Cosa serve: Restituisci tutte le righe dei dati identiche, lasciando fuori dalla risposta le immagini.

──────── Dati

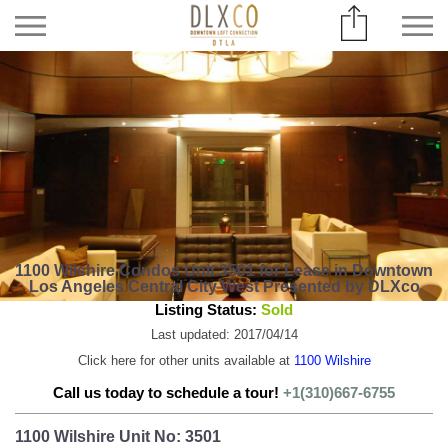
1100 Wilshire Condos Unit 3501 for Lease in Downtown
Los Angeles Central City West Presented by DLXco
Listing Status:
Sold
Last updated: 2017/04/14
Click here for other units available at
1100 Wilshire
Call us today to schedule a tour!
+1(310)667-6755
1100 Wilshire Unit No: 3501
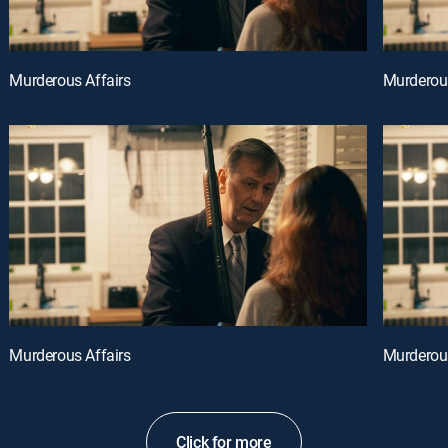
Murderous Affairs
Murderous
Murderous Affairs
Murderous
Click for more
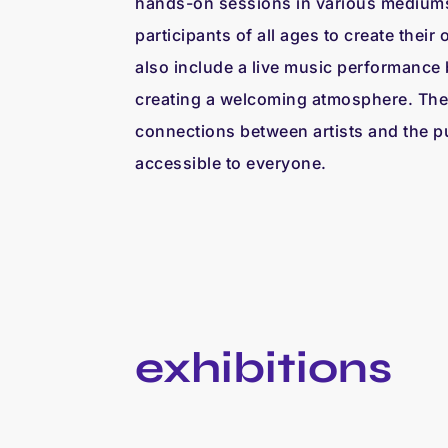
hands-on sessions in various medium
participants of all ages to create their 
also include a live music performance 
creating a welcoming atmosphere. Thes
connections between artists and the pu
accessible to everyone.
exhibitions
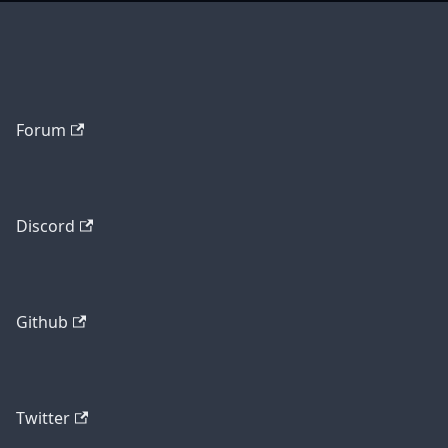
Forum
Discord
Github
Twitter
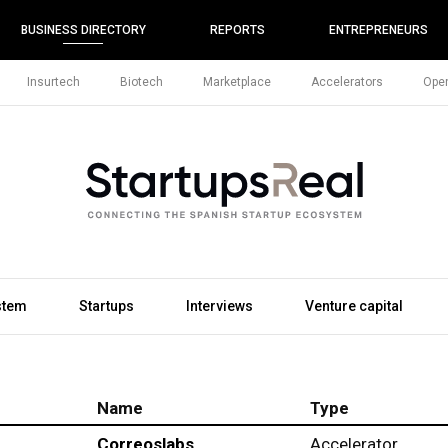
BUSINESS DIRECTORY
REPORTS
ENTREPRENEURS
Insurtech
Biotech
Marketplace
Accelerators
Open
stem
Startups
Interviews
Venture capital
Name
Type
Correoslabs
Accelerator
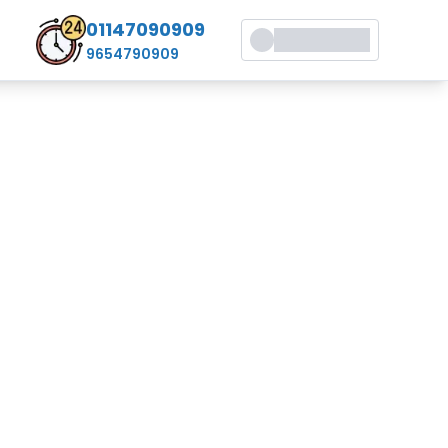
01147090909
9654790909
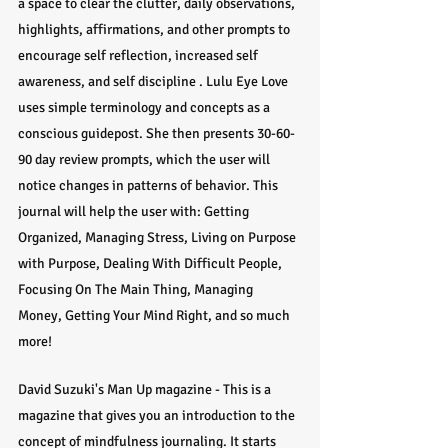
a space to clear the clutter, daily observations, 
highlights, affirmations, and other prompts to 
encourage self reflection, increased self 
awareness, and self discipline . Lulu Eye Love 
uses simple terminology and concepts as a 
conscious guidepost. She then presents 30-60-
90 day review prompts, which the user will 
notice changes in patterns of behavior. This 
journal will help the user with: Getting 
Organized, Managing Stress, Living on Purpose 
with Purpose, Dealing With Difficult People, 
Focusing On The Main Thing, Managing 
Money, Getting Your Mind Right, and so much 
more!
David Suzuki's Man Up magazine - This is a 
magazine that gives you an introduction to the 
concept of mindfulness journaling. It starts 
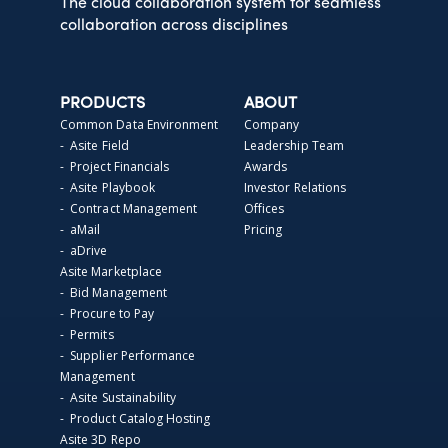
The cloud collaboration system for seamless
collaboration across disciplines
PRODUCTS
ABOUT
Common Data Environment
Company
- Asite Field
Leadership Team
- Project Financials
Awards
- Asite Playbook
Investor Relations
- Contract Management
Offices
- aMail
Pricing
- aDrive
Asite Marketplace
- Bid Management
- Procure to Pay
- Permits
- Supplier Performance
Management
- Asite Sustainability
- Product Catalog Hosting
Asite 3D Repo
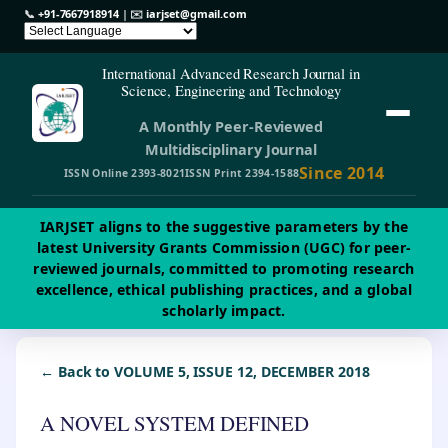
📞
+91-7667918914
| ✉️
iarjset@gmail.com
International Advanced Research Journal in
Science, Engineering and Technology
A Monthly Peer-Reviewed
Multidisciplinary Journal
Since 2014
ISSN Online 2393-8021
ISSN Print 2394-1588
IARJSET aligns to the suggestive parameters by the
latest University Grants Commission (UGC) for peer-
reviewed journals, committed to promoting research
excellence, ethical publishing practices, and a global
scholarly impact.
← Back to VOLUME 5, ISSUE 12, DECEMBER 2018
A NOVEL SYSTEM DEFINED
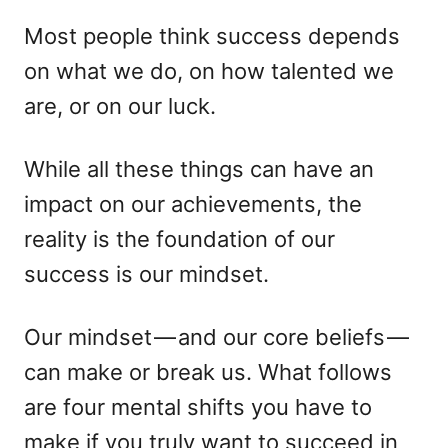
d
e
o
g
Most people think success depends
n
o
on what we do, on how talented we
r
i
are, or on our luck.
e
s
While all these things can have an
impact on our achievements, the
reality is the foundation of our
success is our mindset.
Our mindset — and our core beliefs —
can make or break us. What follows
are four mental shifts you have to
make if you truly want to succeed in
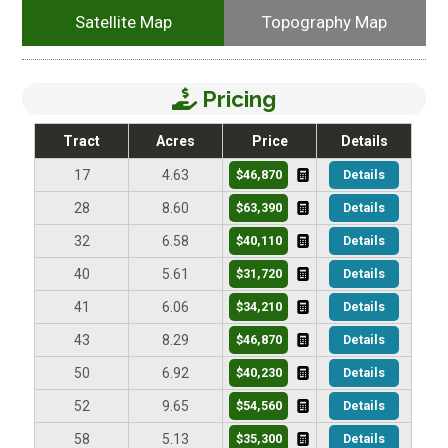
Satellite Map
Topography Map
Pricing
Tract
Acres
Price
Details
$46,870
Details
17
4.63
$63,390
Details
28
8.60
$40,110
Details
32
6.58
$31,720
Details
40
5.61
$34,210
Details
41
6.06
$46,870
Details
43
8.29
$40,230
Details
50
6.92
$54,560
Details
52
9.65
$35,300
Details
58
5.13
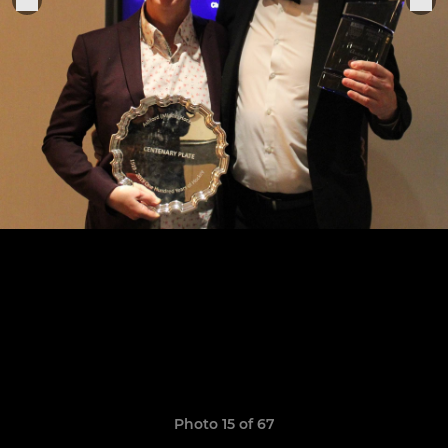
Photo 15 of 67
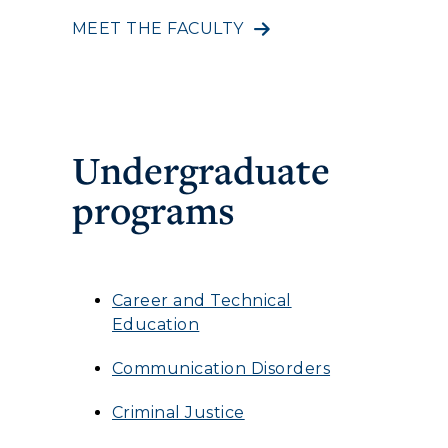
MEET THE FACULTY
Undergraduate
programs
Career and Technical
Education
Communication Disorders
Criminal Justice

────────────────

Soluzione dell'esercizio:
1100 Wilshire Condos Unit 3501 for Lease in Downtown
Los Angeles Central City West Presented by DLXco
Listing Status:
Sold
Last updated: 2017/04/14
Click here for other units available at
1100 Wilshire
Call us today to schedule a tour!
+1(310)667-6755
1100 Wilshire Unit No: 3501
Murderous Affairs
Murderous
Murderous Affairs
Murderous
Click for more
hands-on sessions in various medium
participants of all ages to create their 
also include a live music performance 
creating a welcoming atmosphere. Thes
connections between artists and the pu
accessible to everyone.
exhibitions
Forum
Discord
Github
Twitter
BUSINESS DIRECTORY
REPORTS
ENTREPRENEURS
Insurtech
Biotech
Marketplace
Accelerators
Open
stem
Startups
Interviews
Venture capital
Name
Type
Correoslabs
Accelerator
01147090909
9654790909
a space to clear the clutter, daily observations, 
highlights, affirmations, and other prompts to 
encourage self reflection, increased self 
awareness, and self discipline . Lulu Eye Love 
uses simple terminology and concepts as a 
conscious guidepost. She then presents 30-60-
90 day review prompts, which the user will 
notice changes in patterns of behavior. This 
journal will help the user with: Getting 
Organized, Managing Stress, Living on Purpose 
with Purpose, Dealing With Difficult People, 
Focusing On The Main Thing, Managing 
Money, Getting Your Mind Right, and so much 
more!
David Suzuki's Man Up magazine - This is a 
magazine that gives you an introduction to the 
concept of mindfulness journaling. It starts 
The cloud collaboration system for seamless
collaboration across disciplines
PRODUCTS
ABOUT
Common Data Environment
Company
- Asite Field
Leadership Team
- Project Financials
Awards
- Asite Playbook
Investor Relations
- Contract Management
Offices
- aMail
Pricing
- aDrive
Asite Marketplace
- Bid Management
- Procure to Pay
- Permits
- Supplier Performance
Management
- Asite Sustainability
- Product Catalog Hosting
Asite 3D Repo
📞
+91-7667918914
| ✉️
iarjset@gmail.com
International Advanced Research Journal in
Science, Engineering and Technology
A Monthly Peer-Reviewed
Multidisciplinary Journal
Since 2014
ISSN Online 2393-8021
ISSN Print 2394-1588
IARJSET aligns to the suggestive parameters by the
latest University Grants Commission (UGC) for peer-
reviewed journals, committed to promoting research
excellence, ethical publishing practices, and a global
scholarly impact.
← Back to VOLUME 5, ISSUE 12, DECEMBER 2018
A NOVEL SYSTEM DEFINED
d
e
o
g
Most people think success depends
n
o
on what we do, on how talented we
r
i
are, or on our luck.
e
s
While all these things can have an
impact on our achievements, the
reality is the foundation of our
success is our mindset.
Our mindset — and our core beliefs —
can make or break us. What follows
are four mental shifts you have to
make if you truly want to succeed in
Satellite Map
Topography Map
Pricing
Tract
Acres
Price
Details
$46,870
Details
17
4.63
$63,390
Details
28
8.60
$40,110
Details
32
6.58
$31,720
Details
40
5.61
$34,210
Details
41
6.06
$46,870
Details
43
8.29
$40,230
Details
50
6.92
$54,560
Details
52
9.65
$35,300
Details
58
5.13
Photo 15 of 67
MEET THE FACULTY
Undergraduate
programs
Career and Technical
Education
Communication Disorders
Criminal Justice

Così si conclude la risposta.